Data entries
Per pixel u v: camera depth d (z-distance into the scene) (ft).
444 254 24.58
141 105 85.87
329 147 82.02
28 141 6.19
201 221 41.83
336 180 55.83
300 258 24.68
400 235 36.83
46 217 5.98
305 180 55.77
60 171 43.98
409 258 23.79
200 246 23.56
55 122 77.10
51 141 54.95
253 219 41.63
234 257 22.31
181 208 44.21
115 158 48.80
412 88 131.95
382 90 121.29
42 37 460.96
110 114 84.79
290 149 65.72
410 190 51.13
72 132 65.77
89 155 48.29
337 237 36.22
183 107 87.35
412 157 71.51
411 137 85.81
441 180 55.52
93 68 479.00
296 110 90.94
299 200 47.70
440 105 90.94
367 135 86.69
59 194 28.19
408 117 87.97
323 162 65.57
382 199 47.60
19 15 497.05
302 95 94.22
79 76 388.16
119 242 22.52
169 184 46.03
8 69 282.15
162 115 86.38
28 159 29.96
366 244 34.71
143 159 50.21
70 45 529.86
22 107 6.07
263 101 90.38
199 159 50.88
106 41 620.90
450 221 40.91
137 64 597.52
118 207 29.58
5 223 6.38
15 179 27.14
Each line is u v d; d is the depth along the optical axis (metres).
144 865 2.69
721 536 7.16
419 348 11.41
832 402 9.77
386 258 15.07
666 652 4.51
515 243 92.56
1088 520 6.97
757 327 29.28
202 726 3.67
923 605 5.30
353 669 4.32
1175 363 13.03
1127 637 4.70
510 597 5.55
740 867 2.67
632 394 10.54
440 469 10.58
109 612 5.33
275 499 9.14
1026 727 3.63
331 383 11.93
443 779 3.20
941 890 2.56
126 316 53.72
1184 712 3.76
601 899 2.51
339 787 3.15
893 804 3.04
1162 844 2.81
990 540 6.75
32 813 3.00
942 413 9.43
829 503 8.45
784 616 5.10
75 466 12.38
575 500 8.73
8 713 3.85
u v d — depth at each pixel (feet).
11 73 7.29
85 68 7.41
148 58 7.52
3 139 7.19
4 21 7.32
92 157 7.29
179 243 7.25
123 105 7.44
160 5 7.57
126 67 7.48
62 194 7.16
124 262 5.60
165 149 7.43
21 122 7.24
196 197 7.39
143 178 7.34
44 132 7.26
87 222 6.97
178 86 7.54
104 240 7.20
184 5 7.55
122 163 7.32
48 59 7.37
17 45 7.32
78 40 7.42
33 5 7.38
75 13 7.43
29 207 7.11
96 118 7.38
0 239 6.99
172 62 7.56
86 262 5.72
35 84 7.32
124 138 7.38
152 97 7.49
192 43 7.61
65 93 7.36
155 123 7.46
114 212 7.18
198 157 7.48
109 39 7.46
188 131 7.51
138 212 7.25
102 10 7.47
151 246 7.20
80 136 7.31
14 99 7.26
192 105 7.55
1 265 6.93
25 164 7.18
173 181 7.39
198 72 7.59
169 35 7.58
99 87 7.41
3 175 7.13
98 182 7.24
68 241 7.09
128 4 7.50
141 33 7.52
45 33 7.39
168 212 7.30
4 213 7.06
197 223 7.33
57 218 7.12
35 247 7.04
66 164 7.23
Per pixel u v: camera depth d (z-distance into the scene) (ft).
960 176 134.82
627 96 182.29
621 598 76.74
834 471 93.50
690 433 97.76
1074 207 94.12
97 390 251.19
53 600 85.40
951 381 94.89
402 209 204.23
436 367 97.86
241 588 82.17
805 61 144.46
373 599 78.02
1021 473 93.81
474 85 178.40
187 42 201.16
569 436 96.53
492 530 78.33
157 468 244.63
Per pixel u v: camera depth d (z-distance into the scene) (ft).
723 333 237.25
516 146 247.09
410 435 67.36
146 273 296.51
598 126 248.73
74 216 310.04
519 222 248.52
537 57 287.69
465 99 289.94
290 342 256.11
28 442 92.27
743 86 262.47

• Work instruction
Nothing in the data above may be skipped; repeat it all exactly.

• Response to this task
Per pixel u v: camera depth d (z-distance into the scene) (ft).
444 254 24.58
141 105 85.87
329 147 82.02
28 141 6.19
201 221 41.83
336 180 55.83
300 258 24.68
400 235 36.83
46 217 5.98
305 180 55.77
60 171 43.98
409 258 23.79
200 246 23.56
55 122 77.10
51 141 54.95
253 219 41.63
234 257 22.31
181 208 44.21
115 158 48.80
412 88 131.95
382 90 121.29
42 37 460.96
110 114 84.79
290 149 65.72
410 190 51.13
72 132 65.77
89 155 48.29
337 237 36.22
183 107 87.35
412 157 71.51
411 137 85.81
441 180 55.52
93 68 479.00
296 110 90.94
299 200 47.70
440 105 90.94
367 135 86.69
59 194 28.19
408 117 87.97
323 162 65.57
382 199 47.60
19 15 497.05
302 95 94.22
79 76 388.16
119 242 22.52
169 184 46.03
8 69 282.15
162 115 86.38
28 159 29.96
366 244 34.71
143 159 50.21
70 45 529.86
22 107 6.07
263 101 90.38
199 159 50.88
106 41 620.90
450 221 40.91
137 64 597.52
118 207 29.58
5 223 6.38
15 179 27.14
Each line is u v d; d is the depth along the optical axis (metres).
144 865 2.69
721 536 7.16
419 348 11.41
832 402 9.77
386 258 15.07
666 652 4.51
515 243 92.56
1088 520 6.97
757 327 29.28
202 726 3.67
923 605 5.30
353 669 4.32
1175 363 13.03
1127 637 4.70
510 597 5.55
740 867 2.67
632 394 10.54
440 469 10.58
109 612 5.33
275 499 9.14
1026 727 3.63
331 383 11.93
443 779 3.20
941 890 2.56
126 316 53.72
1184 712 3.76
601 899 2.51
339 787 3.15
893 804 3.04
1162 844 2.81
990 540 6.75
32 813 3.00
942 413 9.43
829 503 8.45
784 616 5.10
75 466 12.38
575 500 8.73
8 713 3.85
u v d — depth at each pixel (feet).
11 73 7.29
85 68 7.41
148 58 7.52
3 139 7.19
4 21 7.32
92 157 7.29
179 243 7.25
123 105 7.44
160 5 7.57
126 67 7.48
62 194 7.16
124 262 5.60
165 149 7.43
21 122 7.24
196 197 7.39
143 178 7.34
44 132 7.26
87 222 6.97
178 86 7.54
104 240 7.20
184 5 7.55
122 163 7.32
48 59 7.37
17 45 7.32
78 40 7.42
33 5 7.38
75 13 7.43
29 207 7.11
96 118 7.38
0 239 6.99
172 62 7.56
86 262 5.72
35 84 7.32
124 138 7.38
152 97 7.49
192 43 7.61
65 93 7.36
155 123 7.46
114 212 7.18
198 157 7.48
109 39 7.46
188 131 7.51
138 212 7.25
102 10 7.47
151 246 7.20
80 136 7.31
14 99 7.26
192 105 7.55
1 265 6.93
25 164 7.18
173 181 7.39
198 72 7.59
169 35 7.58
99 87 7.41
3 175 7.13
98 182 7.24
68 241 7.09
128 4 7.50
141 33 7.52
45 33 7.39
168 212 7.30
4 213 7.06
197 223 7.33
57 218 7.12
35 247 7.04
66 164 7.23
Per pixel u v: camera depth d (z-distance into the scene) (ft).
960 176 134.82
627 96 182.29
621 598 76.74
834 471 93.50
690 433 97.76
1074 207 94.12
97 390 251.19
53 600 85.40
951 381 94.89
402 209 204.23
436 367 97.86
241 588 82.17
805 61 144.46
373 599 78.02
1021 473 93.81
474 85 178.40
187 42 201.16
569 436 96.53
492 530 78.33
157 468 244.63
Per pixel u v: camera depth d (z-distance into the scene) (ft).
723 333 237.25
516 146 247.09
410 435 67.36
146 273 296.51
598 126 248.73
74 216 310.04
519 222 248.52
537 57 287.69
465 99 289.94
290 342 256.11
28 442 92.27
743 86 262.47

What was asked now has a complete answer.